═══ DATASET EXCERPTS ═══

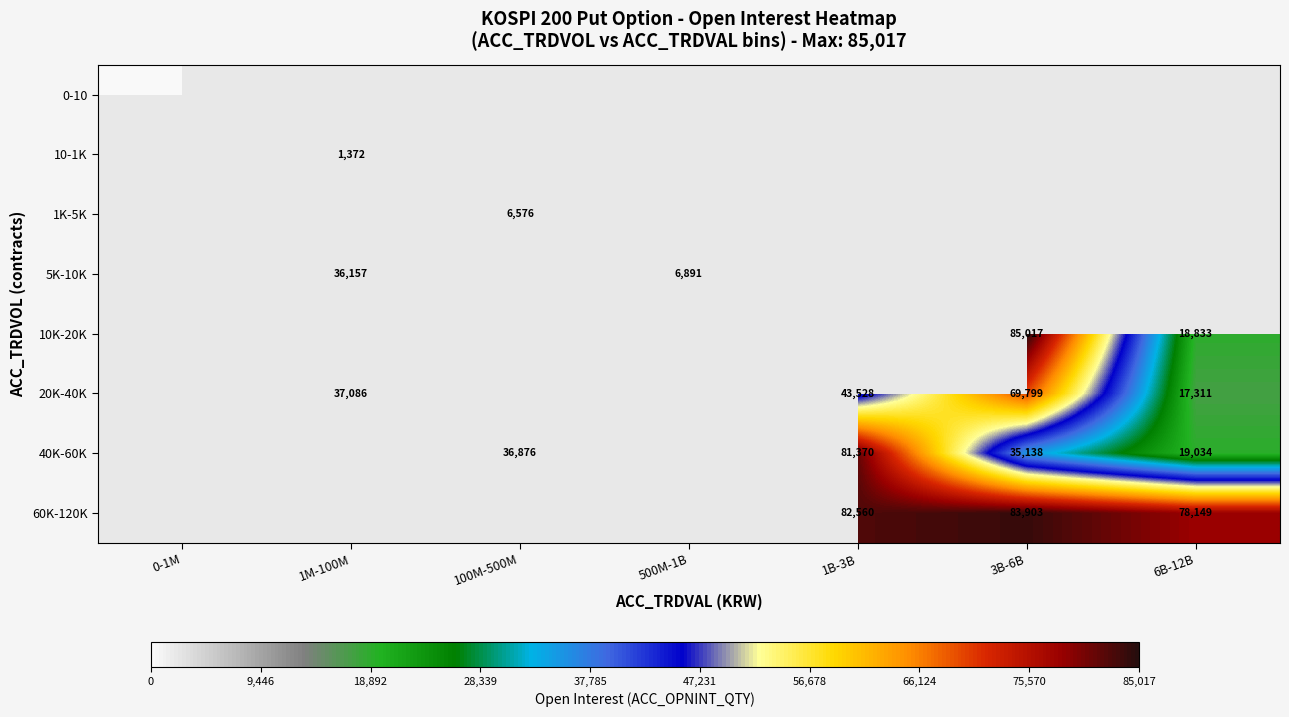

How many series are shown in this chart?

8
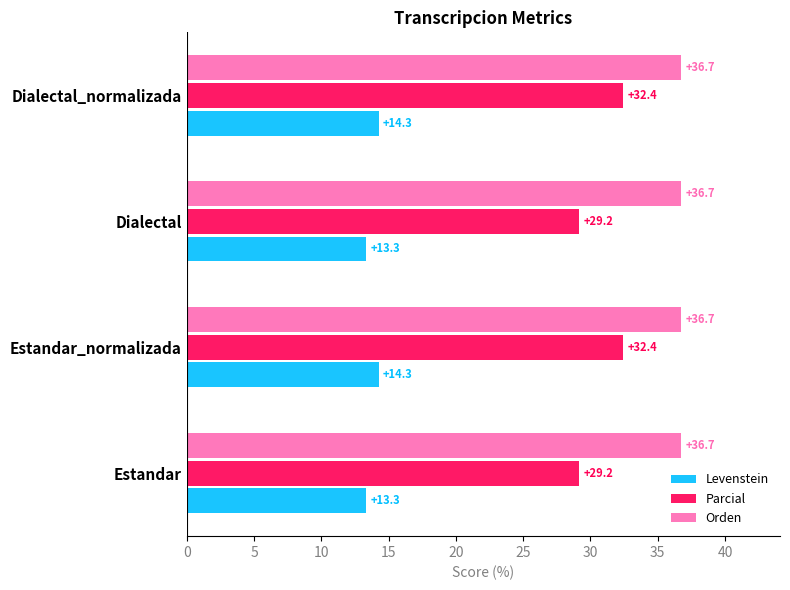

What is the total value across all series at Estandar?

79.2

═══
═══ DATASET EXCERPTS ═══

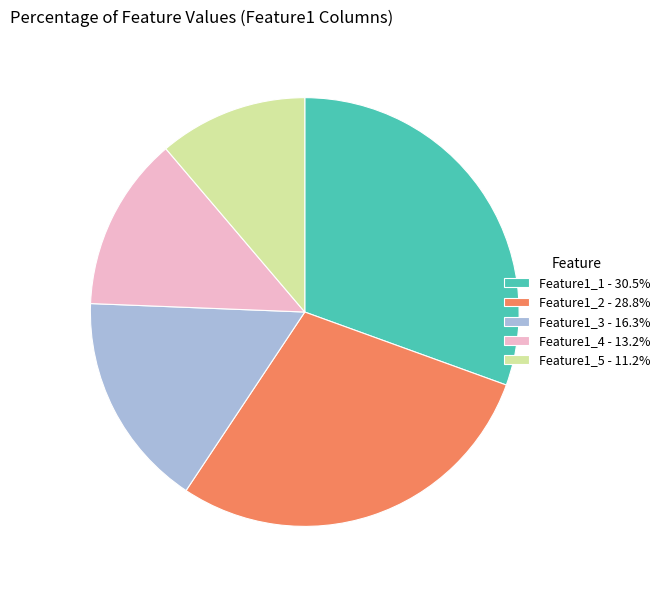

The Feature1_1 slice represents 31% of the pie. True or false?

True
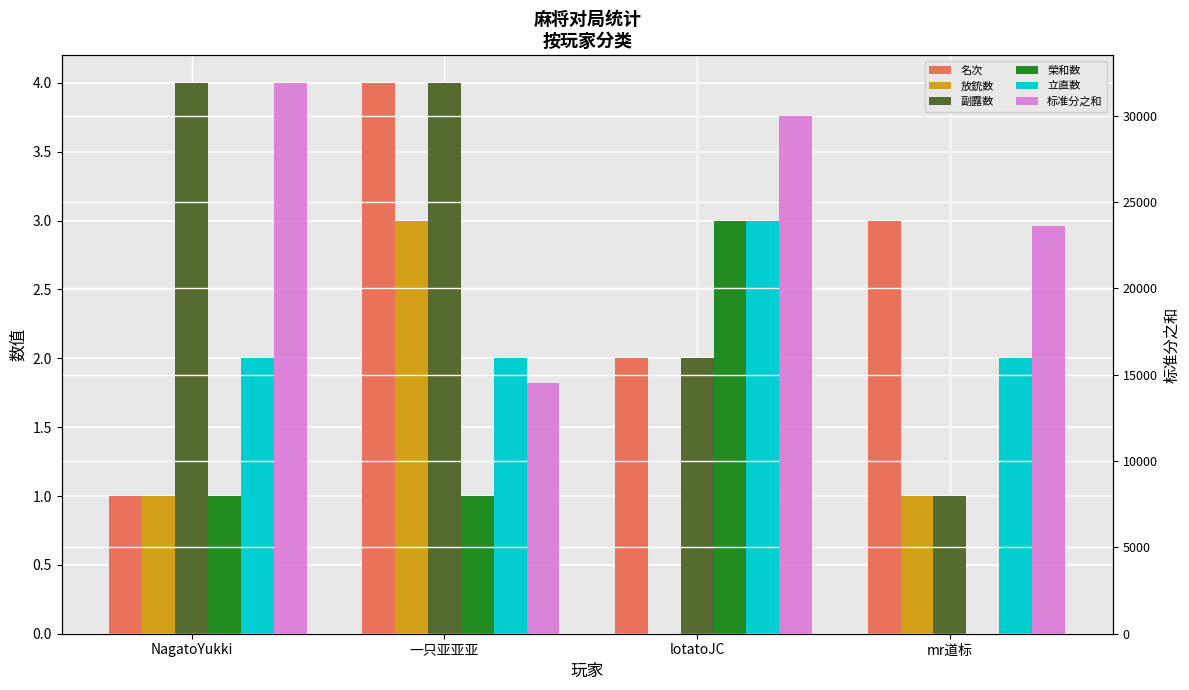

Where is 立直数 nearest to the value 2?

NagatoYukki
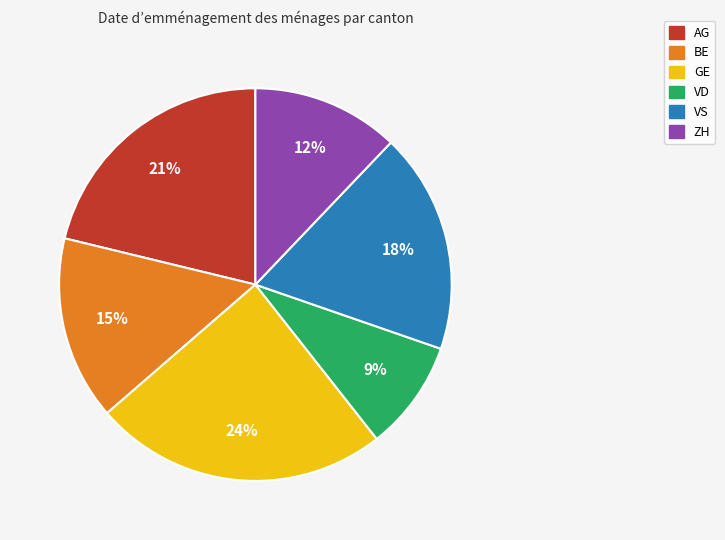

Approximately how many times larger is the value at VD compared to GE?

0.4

═══

*JOB ITEM*. Rewrite the entries starting at the line containing "How many series are shown in this chart?" and ending at the line containing "What is the", replacing "series" with "groups" and changing nothing else. Leave out the pictures.

*WRITTEN ANSWER*.
How many groups are shown in this chart?

8

What is the total value across all groups at Estandar?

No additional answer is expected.